◆ EXCERPT ◆
+-------+
Yes, some of the above has been done! I hope to see continued efforts to collect and share such data for the use of others 🙂

Data beyond anecdotes and tables of percentages

What’s wrong with anecdotes?

Anecdotes – especially if shared by a persuasive speaker or writer – are fine, but there comes a point where we need to do more than rely on just anecdotes. This is not to diminish a person’s individual experience, but to look at the scale at which other persons are having the same experience. We can consider an anecdote as the starting point of a research question.

Evidence can be stronger when there are higher numbers proving it. “Dissatisfaction with a specific company”, for example, becomes a stronger claim when we can see it backed up by survey responses or recorded complaints; “road traffic is getting heavier” could be supported by congestion reports and increasing trends in petrol purchase.

Relying only on anecdotes may also mean missing out on the standardisation in data collection. Anecdotes are also prone to confirmation bias.

I have to thank my B:Read co-founder Teah for introducing me to this term! In one of our first conversations about the reading culture in Brunei, we both had different answers to question “Do Bruneians read books?” – which is of course affected by our different schools and groups of friends.
+-------+
◆ EXTRACTED MATERIAL ◆

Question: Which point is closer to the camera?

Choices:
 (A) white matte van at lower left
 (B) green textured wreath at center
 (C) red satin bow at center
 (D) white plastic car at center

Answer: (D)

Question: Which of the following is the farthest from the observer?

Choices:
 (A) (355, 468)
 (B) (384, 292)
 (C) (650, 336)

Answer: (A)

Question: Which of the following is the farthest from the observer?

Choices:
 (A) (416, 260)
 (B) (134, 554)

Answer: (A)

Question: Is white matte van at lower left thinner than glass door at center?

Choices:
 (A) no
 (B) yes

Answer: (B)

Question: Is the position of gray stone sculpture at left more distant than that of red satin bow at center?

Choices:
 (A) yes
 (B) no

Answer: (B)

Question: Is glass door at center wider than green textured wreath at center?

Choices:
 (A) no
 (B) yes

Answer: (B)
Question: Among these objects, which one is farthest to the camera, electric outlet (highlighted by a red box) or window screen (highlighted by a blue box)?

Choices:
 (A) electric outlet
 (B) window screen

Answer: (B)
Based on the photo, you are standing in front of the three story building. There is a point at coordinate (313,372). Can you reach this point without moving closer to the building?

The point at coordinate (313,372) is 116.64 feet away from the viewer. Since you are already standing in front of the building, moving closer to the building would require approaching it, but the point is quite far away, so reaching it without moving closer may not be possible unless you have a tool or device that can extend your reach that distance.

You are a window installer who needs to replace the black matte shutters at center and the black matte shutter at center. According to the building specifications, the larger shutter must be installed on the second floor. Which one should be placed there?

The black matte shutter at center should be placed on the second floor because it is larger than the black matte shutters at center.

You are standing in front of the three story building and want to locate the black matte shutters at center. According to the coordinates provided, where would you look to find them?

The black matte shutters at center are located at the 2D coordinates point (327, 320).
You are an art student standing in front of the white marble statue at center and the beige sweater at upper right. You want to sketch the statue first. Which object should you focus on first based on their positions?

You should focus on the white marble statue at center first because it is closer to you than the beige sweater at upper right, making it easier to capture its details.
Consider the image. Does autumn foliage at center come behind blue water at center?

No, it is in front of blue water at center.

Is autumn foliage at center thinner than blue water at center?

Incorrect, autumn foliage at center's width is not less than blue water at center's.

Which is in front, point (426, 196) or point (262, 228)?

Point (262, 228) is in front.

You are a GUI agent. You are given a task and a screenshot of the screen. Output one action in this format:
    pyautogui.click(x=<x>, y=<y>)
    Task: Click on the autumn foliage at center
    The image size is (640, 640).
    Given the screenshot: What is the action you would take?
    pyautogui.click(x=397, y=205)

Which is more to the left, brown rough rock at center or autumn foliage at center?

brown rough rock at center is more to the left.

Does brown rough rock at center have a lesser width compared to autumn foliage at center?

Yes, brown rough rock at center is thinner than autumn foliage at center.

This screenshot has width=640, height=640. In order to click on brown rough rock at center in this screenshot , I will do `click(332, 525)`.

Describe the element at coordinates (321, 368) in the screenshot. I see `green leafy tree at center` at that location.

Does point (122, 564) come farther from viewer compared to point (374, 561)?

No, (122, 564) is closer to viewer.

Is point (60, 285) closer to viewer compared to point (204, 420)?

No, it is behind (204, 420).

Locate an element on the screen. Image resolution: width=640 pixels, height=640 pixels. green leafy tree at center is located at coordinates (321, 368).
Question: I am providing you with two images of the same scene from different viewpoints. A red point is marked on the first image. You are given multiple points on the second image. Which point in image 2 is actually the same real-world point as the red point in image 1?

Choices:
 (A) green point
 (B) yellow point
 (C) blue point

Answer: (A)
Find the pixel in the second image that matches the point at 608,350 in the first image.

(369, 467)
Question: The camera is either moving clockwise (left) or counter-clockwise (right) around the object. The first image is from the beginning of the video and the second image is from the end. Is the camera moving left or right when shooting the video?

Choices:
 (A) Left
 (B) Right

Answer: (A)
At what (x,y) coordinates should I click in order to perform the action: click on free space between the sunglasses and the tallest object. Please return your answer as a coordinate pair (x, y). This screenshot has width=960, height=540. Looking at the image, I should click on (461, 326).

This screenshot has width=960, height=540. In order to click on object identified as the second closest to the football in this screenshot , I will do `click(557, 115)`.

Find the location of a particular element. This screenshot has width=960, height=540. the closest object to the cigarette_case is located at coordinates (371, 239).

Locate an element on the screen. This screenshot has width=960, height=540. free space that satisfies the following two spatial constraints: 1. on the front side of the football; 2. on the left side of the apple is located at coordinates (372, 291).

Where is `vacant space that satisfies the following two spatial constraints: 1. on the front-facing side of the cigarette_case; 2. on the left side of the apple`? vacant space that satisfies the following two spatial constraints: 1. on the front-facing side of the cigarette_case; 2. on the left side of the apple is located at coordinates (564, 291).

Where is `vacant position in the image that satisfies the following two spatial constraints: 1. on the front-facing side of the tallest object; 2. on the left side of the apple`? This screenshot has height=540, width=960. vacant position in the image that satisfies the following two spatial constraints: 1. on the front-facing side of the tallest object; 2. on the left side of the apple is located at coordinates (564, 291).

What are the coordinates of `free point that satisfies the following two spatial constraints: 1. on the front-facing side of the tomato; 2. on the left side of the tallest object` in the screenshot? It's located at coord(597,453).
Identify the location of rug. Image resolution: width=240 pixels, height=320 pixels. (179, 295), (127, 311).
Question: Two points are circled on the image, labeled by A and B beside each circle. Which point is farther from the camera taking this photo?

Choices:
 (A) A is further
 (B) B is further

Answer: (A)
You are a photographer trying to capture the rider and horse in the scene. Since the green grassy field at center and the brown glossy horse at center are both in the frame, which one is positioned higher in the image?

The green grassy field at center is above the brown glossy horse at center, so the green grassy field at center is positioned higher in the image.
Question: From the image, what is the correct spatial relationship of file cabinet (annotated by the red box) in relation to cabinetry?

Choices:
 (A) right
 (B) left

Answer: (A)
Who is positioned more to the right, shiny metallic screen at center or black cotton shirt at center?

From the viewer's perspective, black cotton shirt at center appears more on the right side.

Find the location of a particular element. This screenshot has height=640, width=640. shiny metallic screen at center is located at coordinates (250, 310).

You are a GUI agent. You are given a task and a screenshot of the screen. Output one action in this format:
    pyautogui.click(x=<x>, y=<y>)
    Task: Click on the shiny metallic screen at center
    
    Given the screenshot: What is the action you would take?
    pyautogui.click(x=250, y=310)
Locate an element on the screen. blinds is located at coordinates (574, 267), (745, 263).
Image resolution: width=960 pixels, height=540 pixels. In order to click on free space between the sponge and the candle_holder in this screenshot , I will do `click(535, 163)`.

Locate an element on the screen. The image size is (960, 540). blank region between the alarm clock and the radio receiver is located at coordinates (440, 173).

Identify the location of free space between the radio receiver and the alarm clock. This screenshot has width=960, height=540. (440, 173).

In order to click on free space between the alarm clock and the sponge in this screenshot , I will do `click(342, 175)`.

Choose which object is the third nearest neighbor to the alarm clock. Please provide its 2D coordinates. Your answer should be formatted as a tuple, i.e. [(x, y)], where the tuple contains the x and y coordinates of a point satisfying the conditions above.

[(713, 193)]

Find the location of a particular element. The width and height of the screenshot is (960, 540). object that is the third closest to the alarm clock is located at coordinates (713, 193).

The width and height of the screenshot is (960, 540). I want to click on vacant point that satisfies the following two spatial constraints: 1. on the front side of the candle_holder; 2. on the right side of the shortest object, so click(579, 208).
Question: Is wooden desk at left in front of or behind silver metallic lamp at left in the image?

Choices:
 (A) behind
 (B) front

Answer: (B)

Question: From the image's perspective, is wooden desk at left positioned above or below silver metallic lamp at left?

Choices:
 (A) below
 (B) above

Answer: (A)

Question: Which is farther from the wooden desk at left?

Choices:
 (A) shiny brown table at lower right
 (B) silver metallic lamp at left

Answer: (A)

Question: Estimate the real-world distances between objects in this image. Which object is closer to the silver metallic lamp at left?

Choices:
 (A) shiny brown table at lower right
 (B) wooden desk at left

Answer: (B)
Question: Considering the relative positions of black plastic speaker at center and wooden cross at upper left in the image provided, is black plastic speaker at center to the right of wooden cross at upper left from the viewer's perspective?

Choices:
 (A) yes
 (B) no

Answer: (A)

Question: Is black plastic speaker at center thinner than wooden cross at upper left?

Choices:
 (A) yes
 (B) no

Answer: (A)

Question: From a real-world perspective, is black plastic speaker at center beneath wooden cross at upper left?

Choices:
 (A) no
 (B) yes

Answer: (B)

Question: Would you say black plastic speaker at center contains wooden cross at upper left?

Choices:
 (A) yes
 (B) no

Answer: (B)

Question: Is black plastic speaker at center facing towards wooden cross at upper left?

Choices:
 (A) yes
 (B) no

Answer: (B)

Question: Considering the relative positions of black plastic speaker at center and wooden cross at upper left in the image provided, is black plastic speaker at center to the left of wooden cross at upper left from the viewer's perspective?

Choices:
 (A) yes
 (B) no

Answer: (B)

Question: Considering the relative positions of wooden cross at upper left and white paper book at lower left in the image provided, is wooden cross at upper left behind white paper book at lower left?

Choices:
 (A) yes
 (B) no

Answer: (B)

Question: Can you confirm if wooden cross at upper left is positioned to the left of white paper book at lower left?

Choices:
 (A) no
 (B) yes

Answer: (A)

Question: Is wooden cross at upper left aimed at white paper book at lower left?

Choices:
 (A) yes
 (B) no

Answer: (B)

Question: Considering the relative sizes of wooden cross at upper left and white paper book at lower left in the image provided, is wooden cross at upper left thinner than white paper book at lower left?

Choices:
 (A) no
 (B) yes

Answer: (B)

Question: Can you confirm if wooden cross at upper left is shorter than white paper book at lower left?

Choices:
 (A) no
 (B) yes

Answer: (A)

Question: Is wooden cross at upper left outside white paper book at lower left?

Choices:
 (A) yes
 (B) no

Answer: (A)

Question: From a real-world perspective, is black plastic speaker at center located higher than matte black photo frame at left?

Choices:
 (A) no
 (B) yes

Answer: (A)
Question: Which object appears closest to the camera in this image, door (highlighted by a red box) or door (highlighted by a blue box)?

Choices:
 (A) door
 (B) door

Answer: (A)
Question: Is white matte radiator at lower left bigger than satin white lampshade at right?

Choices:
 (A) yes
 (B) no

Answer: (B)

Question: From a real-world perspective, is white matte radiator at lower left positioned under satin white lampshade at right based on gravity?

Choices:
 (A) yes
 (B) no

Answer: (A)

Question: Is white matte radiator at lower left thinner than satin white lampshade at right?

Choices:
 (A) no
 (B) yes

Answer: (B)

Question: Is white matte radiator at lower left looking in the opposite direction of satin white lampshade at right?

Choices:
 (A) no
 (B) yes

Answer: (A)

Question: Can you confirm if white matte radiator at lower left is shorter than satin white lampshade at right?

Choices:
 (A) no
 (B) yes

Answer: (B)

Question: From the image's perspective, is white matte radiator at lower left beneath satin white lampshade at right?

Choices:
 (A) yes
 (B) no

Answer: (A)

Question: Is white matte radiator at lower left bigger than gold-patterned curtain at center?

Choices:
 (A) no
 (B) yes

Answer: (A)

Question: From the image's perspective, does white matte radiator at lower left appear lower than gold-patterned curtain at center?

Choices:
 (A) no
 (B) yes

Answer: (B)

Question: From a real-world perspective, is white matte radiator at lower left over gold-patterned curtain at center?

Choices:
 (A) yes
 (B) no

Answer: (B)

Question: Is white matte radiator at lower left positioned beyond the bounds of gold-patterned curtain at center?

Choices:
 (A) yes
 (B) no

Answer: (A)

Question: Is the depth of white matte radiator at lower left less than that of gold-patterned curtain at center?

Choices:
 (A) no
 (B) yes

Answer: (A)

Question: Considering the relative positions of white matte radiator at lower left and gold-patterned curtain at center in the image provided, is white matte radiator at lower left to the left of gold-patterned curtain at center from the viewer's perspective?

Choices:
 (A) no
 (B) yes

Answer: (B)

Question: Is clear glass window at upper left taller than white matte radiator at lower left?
+-------+
◆ WHAT YOU NEED TO DO ◆
(1) From the piece on anecdotes and data, list every source of evidence it names as able to back up a claim.
(2) Carry on the piece about anecdotes and data from its final sentence.

◆ RESULTS BY TASK ◆
(1)
- Survey responses
- Recorded complaints
- Congestion reports
- Increasing trends in petrol purchase

(2)
What it is:

You may have experienced an issue a certain way. And yet, it is completely possible that this experience is unique to you – it may only be true for you.

Even if your group of friends all agree with you, it is still not enough. Your group of friends might have similar worldviews due to any other combination of similarities – backgrounds, education level, lifestyles – even something as simple as what newspaper you read – these may affect the way you view the world.

For example, while I’m sure this is was true and that some private employers do not treat their employees well, it’s still an anecdote:

Identifying it as anecdotal evidence does not mean the experience should be dismissed, or that empathy – or in this case compassion – can’t be directed to the person who was affected.

To further demonstrate with an anecdote – I’m aware of the irony – I would quote my friend “Javascript Guy” (hint: one of these guys): “Data is more important than gut feelings.” He had looked at his website analytics and found, counter to his instincts, that a high number of website visitors were using the web browser Opera Mini. He had believed that most Android users would be using either Android’s stock browser, Chrome, or Firefox. I then remembered that my old HTC phone had come bundled with Opera. Turns out it’s not unreasonable to find Opera users in the region – in 2014, Indonesia was Opera’s second largest userbase for Opera Mini.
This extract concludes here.